The Village of Hillsborough water supply comes from two 150-200m wells and these wells lie within lands leased for oil and gas development by Contact Exploration. With our geology and past history of hydrocarbon mining, this is a scenario of deep concern. For the past 100 years, a variety of companies have pock-marked our area with test wells. This region is littered with sinkholes, gypsum caves, fault lines and abandoned wells.
In 2006, our village drilled 29 wells looking for a reliable, clean water supply. Several years later, they drilled an additional 6 wells seeking a backup source. Today, village employees devote many hours to water monitoring, ensuring these two wells remain viable.
Both water wells are within 1.5 km of Contact Exploration’s Hopewell well pad B-55.
This is an area of complex geology that is criss-crossed by fault-lines and fractures. One of those fault lines, to the south of the wellpad, feeds our main village water well, which is about 150-200m in depth. The hydrocarbon layer begins around 470m below the surface. (read more here)

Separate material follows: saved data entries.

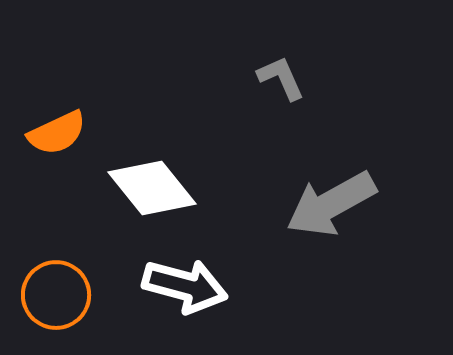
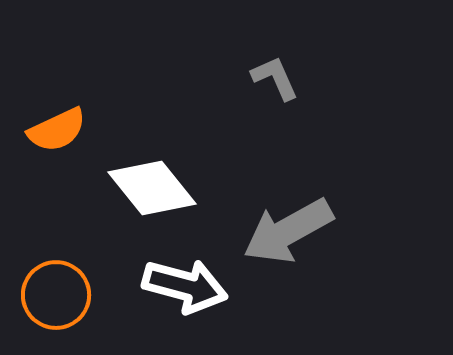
gray L-shape: moved 6 px left
orange semicircle: moved 3 px up
gray arrow: moved 43 px left, 27 px down
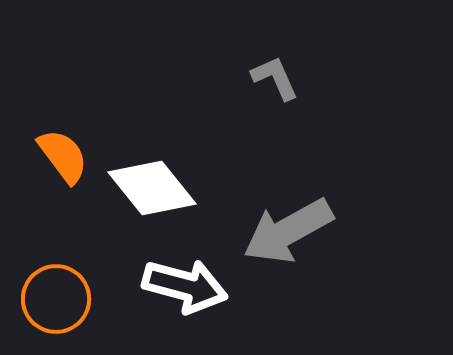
orange semicircle: moved 6 px right, 26 px down; rotated 102 degrees counterclockwise
orange circle: moved 4 px down
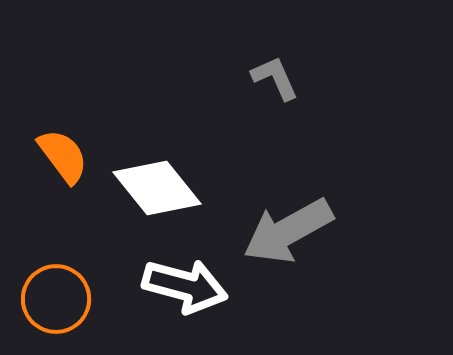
white diamond: moved 5 px right
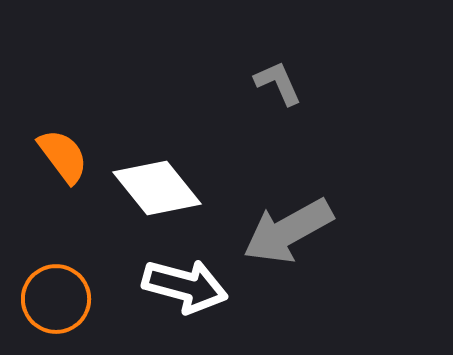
gray L-shape: moved 3 px right, 5 px down
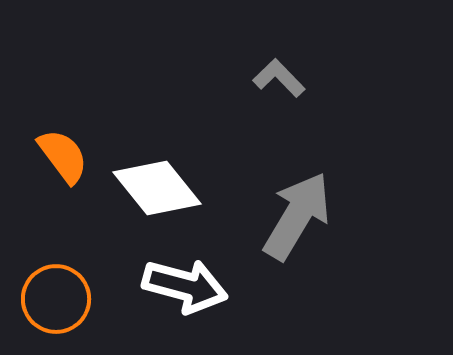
gray L-shape: moved 1 px right, 5 px up; rotated 20 degrees counterclockwise
gray arrow: moved 9 px right, 15 px up; rotated 150 degrees clockwise
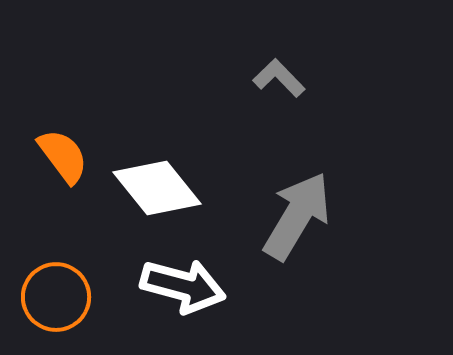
white arrow: moved 2 px left
orange circle: moved 2 px up
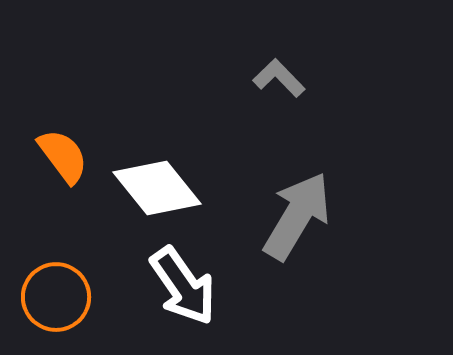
white arrow: rotated 40 degrees clockwise
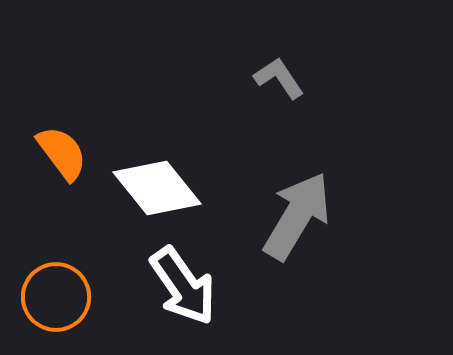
gray L-shape: rotated 10 degrees clockwise
orange semicircle: moved 1 px left, 3 px up
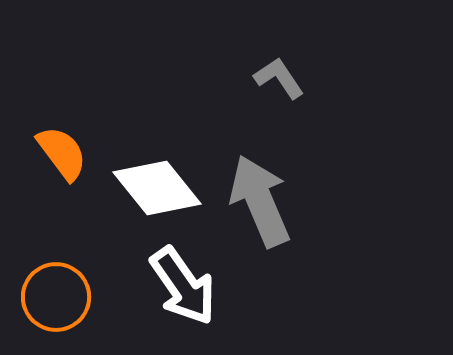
gray arrow: moved 37 px left, 15 px up; rotated 54 degrees counterclockwise
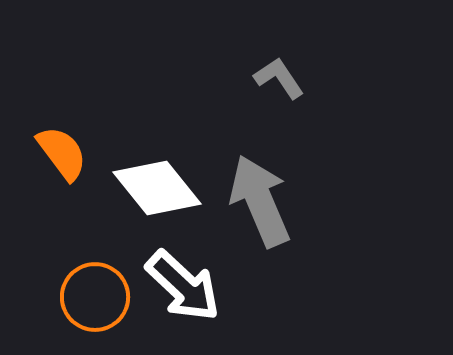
white arrow: rotated 12 degrees counterclockwise
orange circle: moved 39 px right
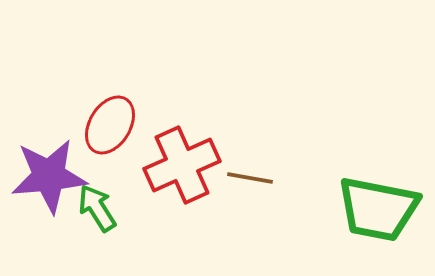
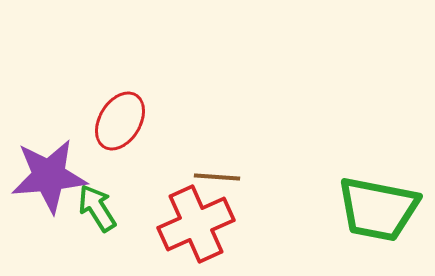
red ellipse: moved 10 px right, 4 px up
red cross: moved 14 px right, 59 px down
brown line: moved 33 px left, 1 px up; rotated 6 degrees counterclockwise
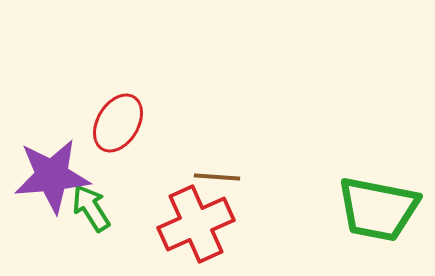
red ellipse: moved 2 px left, 2 px down
purple star: moved 3 px right
green arrow: moved 6 px left
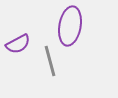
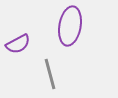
gray line: moved 13 px down
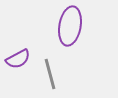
purple semicircle: moved 15 px down
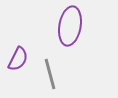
purple semicircle: rotated 35 degrees counterclockwise
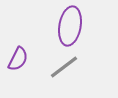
gray line: moved 14 px right, 7 px up; rotated 68 degrees clockwise
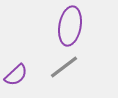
purple semicircle: moved 2 px left, 16 px down; rotated 20 degrees clockwise
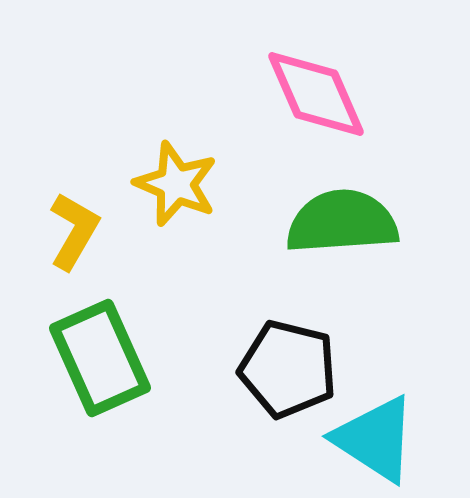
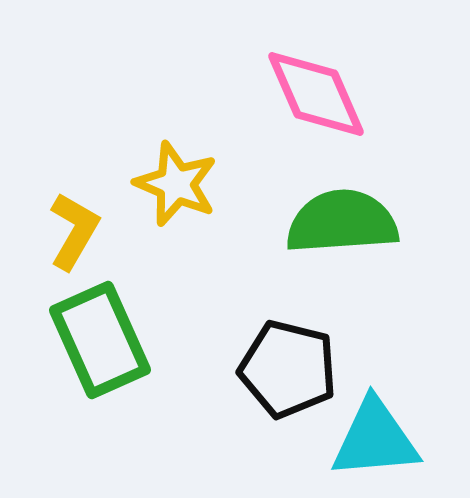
green rectangle: moved 18 px up
cyan triangle: rotated 38 degrees counterclockwise
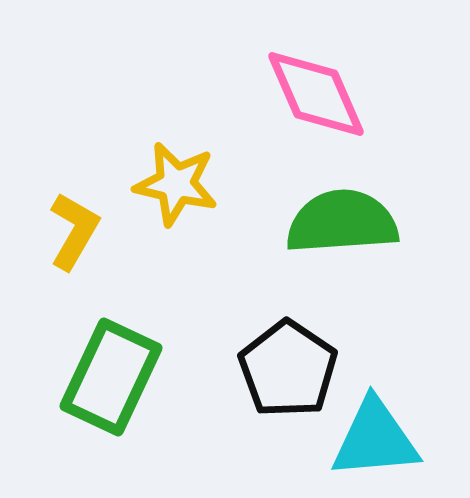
yellow star: rotated 10 degrees counterclockwise
green rectangle: moved 11 px right, 37 px down; rotated 49 degrees clockwise
black pentagon: rotated 20 degrees clockwise
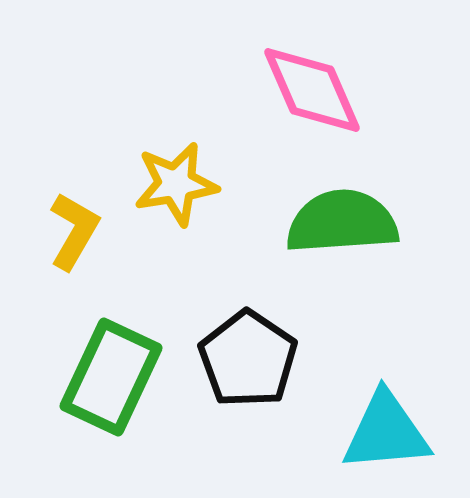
pink diamond: moved 4 px left, 4 px up
yellow star: rotated 22 degrees counterclockwise
black pentagon: moved 40 px left, 10 px up
cyan triangle: moved 11 px right, 7 px up
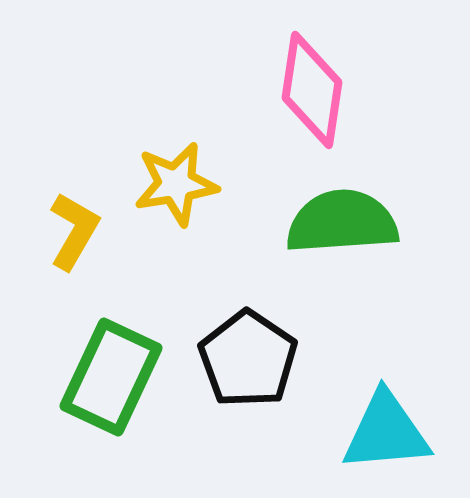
pink diamond: rotated 32 degrees clockwise
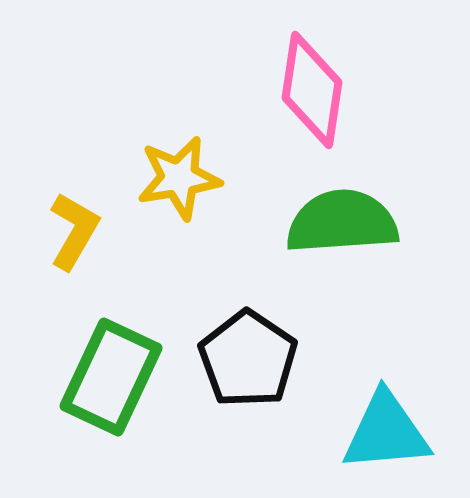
yellow star: moved 3 px right, 6 px up
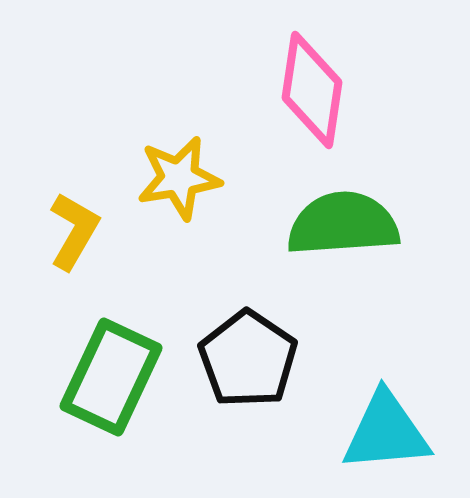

It is a well-documented fact that old abandoned wells and fault lines are a recipe for water contamination. Hydro-geologists have warned us that this situation is our village’s worst nightmare.
Craig Leonard, Minister of Energy & Mines told village officers that they had no worries. Should an accident or spill take place on well pad B55, the water would flow away from the village water wells. That means it would flow towards private wells, marshes and the Petitcodiac River.
WEPAC has received endorsement from the Hillsborough Municipal Council to explore this issue on the village’s behalf. Since then, the village has called for a moratorium to halt all work within 4km of village limits.
Unfortunately, the Province of New Brunswick does not recognize a municipality’s right to decide what industry takes place within their boundaries.